Un fenómeno aún minoritario
Casos como el de Vanille se han multiplicado en los últimos años en las redes, aunque los especialistas piden prudencia antes de calificarlo como tendencia. El geógrafo Jean-Christophe Gay lo considera directamente un epifenómeno: el turismo local sigue siendo marginal. Gay sostiene, según recoge el periódico suizo, que los medios de comunicación y las plataformas sociales le otorgan una cobertura desproporcionada a este fenómeno de “quedarse en casa” o hacer turismo de proximidad, generando la impresión de que es una moda masiva cuando en realidad continúa siendo algo minoritario.

Sin embargo, algo se está moviendo. El geógrafo Rémy Knafou observa un renovado interés por las zonas rurales, impulsado por varios factores convergentes: la pandemia de coronavirus, el redescubrimiento de regiones cercanas, el auge del turismo lento y una atracción renovada por los bosques. Pero Knafou matiza: “En última instancia, suelen ser las élites las que regresan tras largos viajes”. Personas que ya han recorrido el mundo y ahora buscan paz, autenticidad y un sentido de pertenencia que el aeropuerto no puede ofrecer.
¿Cansancio del turismo?
Esa saturación tiene también una dimensión filosófica.
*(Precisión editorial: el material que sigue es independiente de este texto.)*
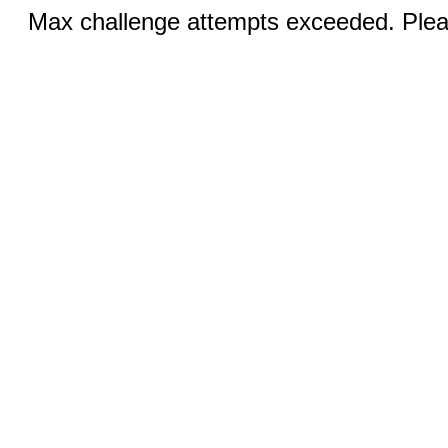
Max challenge attempts exceeded. Pleas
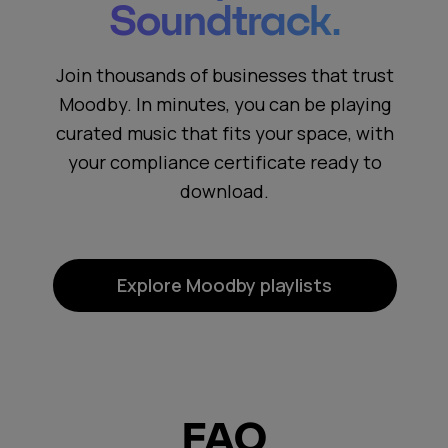
Soundtrack.
Join thousands of businesses that trust
Moodby. In minutes, you can be playing
curated music that fits your space, with
your compliance certificate ready to
download.
Explore Moodby playlists
FAQ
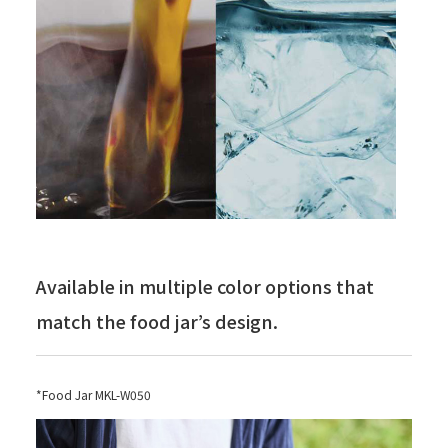
Available in multiple color options that
match the food jar’s design.
*Food Jar MKL-W050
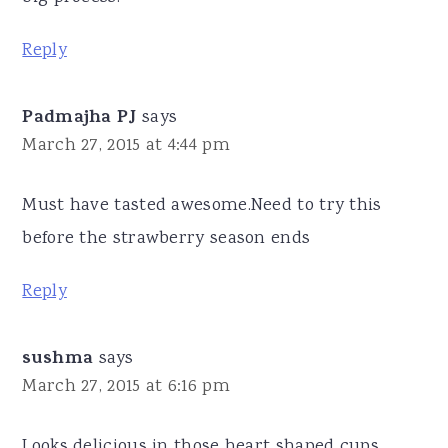
Reply
Padmajha PJ
says
March 27, 2015 at 4:44 pm
Must have tasted awesome.Need to try this
before the strawberry season ends
Reply
sushma
says
March 27, 2015 at 6:16 pm
Looks delicious in those heart shaped cups.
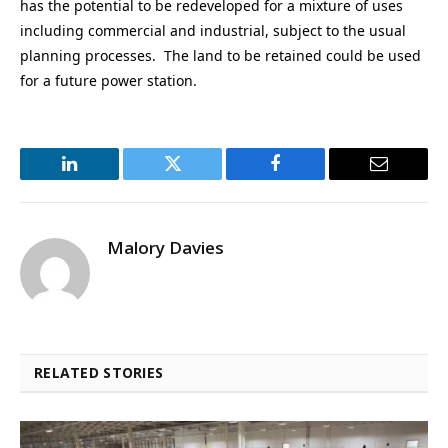
has the potential to be redeveloped for a mixture of uses
including commercial and industrial, subject to the usual
planning processes. The land to be retained could be used
for a future power station.
LinkedIn
Twitter
Facebook
Email
Malory Davies
RELATED STORIES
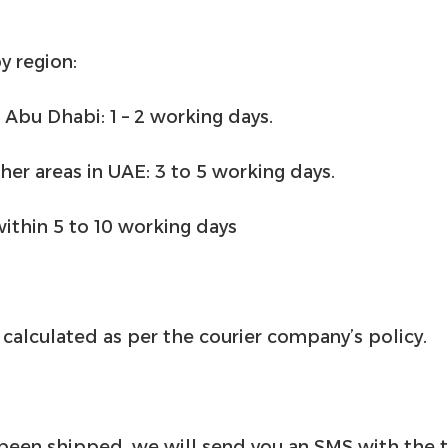
y region:
 Abu Dhabi: 1 – 2 working days.
ther areas in UAE: 3 to 5 working days.
within 5 to 10 working days
calculated as per the courier company’s policy.
been shipped, we will send you an SMS with the 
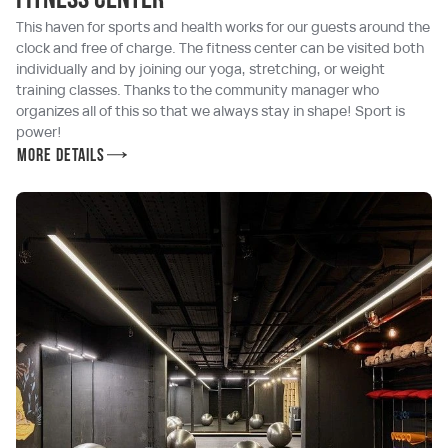
Fitness center
This haven for sports and health works for our guests around the
clock and free of charge. The fitness center can be visited both
individually and by joining our yoga, stretching, or weight
training classes. Thanks to the community manager who
organizes all of this so that we always stay in shape! Sport is
power!
More details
Para Juliette Morice, autora del ensayo Renunciar a los viajes: Una indagación filosófica (PUF, 2024), el agotamiento del turismo surge de una fatiga de la propia mirada turística. “Al ver constantemente turistas con los que no queremos identificarnos, terminamos por dejar de querer ser uno de ellos”, explica la filósofa a Le Temps. Detrás de la fantasía del viaje auténtico se oculta a menudo una decepción: la de llegar a un lugar ya fotografiado, ya experimentado, ya agotado por millones de visitantes anteriores.
Las redes sociales han acelerado esa paradoja. Durante años, plataformas como Instagram o TikTok convirtieron los viajes en un símbolo de distinción social: un fin de semana en Lisboa, una estancia en Bali, la vida en furgoneta por Noruega. Viajar dejó de ser solo vacaciones para convertirse en una forma de demostrar la suerte de poder hacerlo. Pero a medida que los viajes se democratizaron y se exhibieron masivamente en redes, perdieron parte de su exclusividad simbólica. Cuando todo el mundo viaja y lo publica, quedarse en casa empieza a parecer la opción más diferenciadora.
¿Qué les queda por descubrir a quienes ya completaron el Erasmus, la visa de trabajo y el sueño de vivir en el extranjero? Según recoge Le Temps, a menudo no mucho: solo la sensación de haberlo visto todo antes de cumplir los 30. En ese escenario, el huerto del jardín, la reforma de una casa en el campo o simplemente una tarde de películas en la cama pueden ser, paradójicamente, el verdadero lujo de la temporada.